Trainer

BanditTrainer

class numpy_ml.bandits.trainer.BanditTrainer[source]

An object to facilitate multi-armed bandit training, comparison, and evaluation.

compare(policies, bandit, n_trials, n_duplicates, plot=True, seed=None, smooth_weight=0.999, out_dir=None)[source]

Compare the performance of multiple policies on the same bandit environment, generating a plot for each.

Parameters:
  • policies (list of BanditPolicyBase instances) – The multi-armed bandit policies to compare.
  • bandit (Bandit instance) – The environment to train the policies on.
  • n_trials (int) – The number of trials per run.
  • n_duplicates (int) – The number of times to evaluate each policy on the bandit environment. Larger values permit a better estimate of the variance in payoff / cumulative regret for each policy.
  • plot (bool) – Whether to generate a plot of the policy’s average reward and regret across the episodes. Default is True.
  • seed (int) – The seed for the random number generator. Default is None.
  • smooth_weight (float in [0, 1]) – The smoothing weight. Values closer to 0 result in less smoothing, values closer to 1 produce more aggressive smoothing. Default is 0.999.
  • out_dir (str or None) – Plots will be saved to this directory if plot is True. If out_dir is None, plots will not be saved. Default is None.
train(policy, bandit, n_trials, n_duplicates, plot=True, axes=None, verbose=True, print_every=100, smooth_weight=0.999, out_dir=None)[source]

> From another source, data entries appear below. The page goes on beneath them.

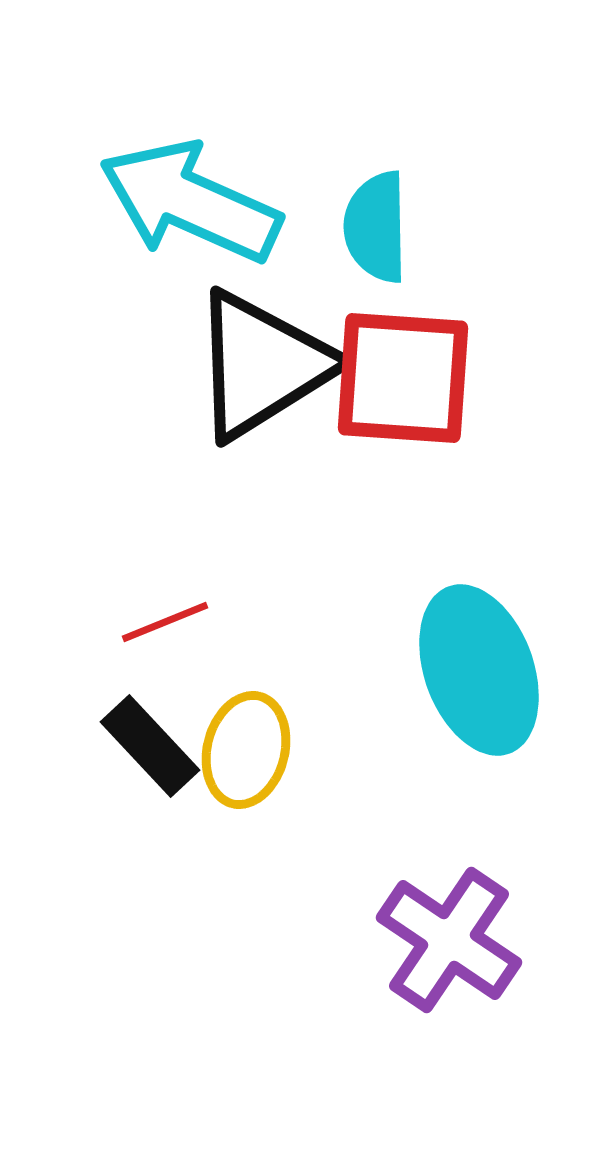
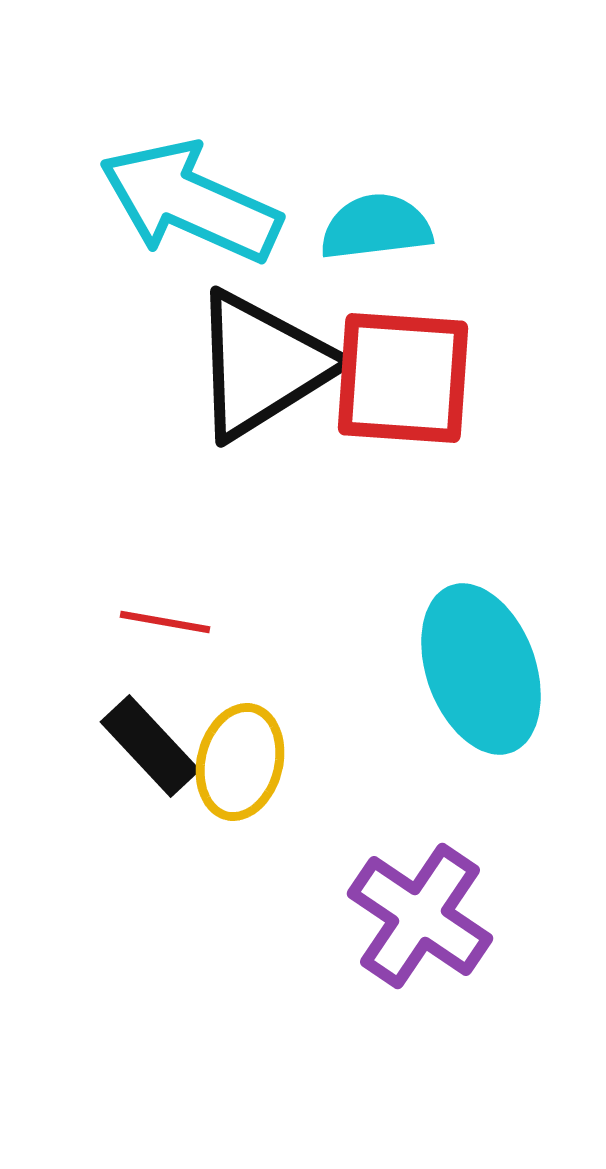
cyan semicircle: rotated 84 degrees clockwise
red line: rotated 32 degrees clockwise
cyan ellipse: moved 2 px right, 1 px up
yellow ellipse: moved 6 px left, 12 px down
purple cross: moved 29 px left, 24 px up
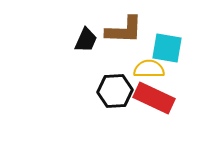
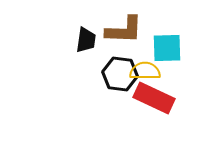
black trapezoid: rotated 16 degrees counterclockwise
cyan square: rotated 12 degrees counterclockwise
yellow semicircle: moved 4 px left, 2 px down
black hexagon: moved 5 px right, 17 px up; rotated 12 degrees clockwise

Train a MAB policies on a multi-armed bandit problem, logging training statistics along the way.

Parameters:
  • policy (BanditPolicyBase instance) – The multi-armed bandit policy to train.
  • bandit (Bandit instance) – The environment to run the policy on.
  • n_trials (int) – The number of trials per run.
  • n_duplicates (int) – The number of runs to evaluate
  • plot (bool) – Whether to generate a plot of the policy’s average reward and regret across the episodes. Default is True.
  • axes (list of Axis instances or None) – If not None and plot = True, these are the axes that will be used to plot the cumulative reward and regret, respectively. Default is None.
  • verbose (boolean) – Whether to print run statistics during training. Default is True.
  • print_every (int) – The number of episodes to run before printing loss values to stdout. This is ignored if verbose is false. Default is 100.
  • smooth_weight (float in [0, 1]) – The smoothing weight. Values closer to 0 result in less smoothing, values closer to 1 produce more aggressive smoothing. Default is 0.999.
  • out_dir (str or None) – Plots will be saved to this directory if plot is True. If out_dir is None, plots will not be saved. Default is None.
Returns:

policy (BanditPolicyBase instance) – The policy trained during the last (i.e. most recent) duplicate run.

init_logs(policies)[source]

Initialize the episode logs.

Notes

Training logs are represented as a nested set of dictionaries with the following structure:

log[model_id][metric][trial_number][duplicate_number]

For example, logs['model1']['regret'][3][1] holds the regret value accrued on the 3rd trial of the 2nd duplicate run for model1.

Available fields are ‘regret’, ‘cregret’ (cumulative regret), ‘reward’, ‘mse’ (mean-squared error between estimated arm EVs and the true EVs), ‘optimal_arm’, ‘selected_arm’, and ‘optimal_reward’.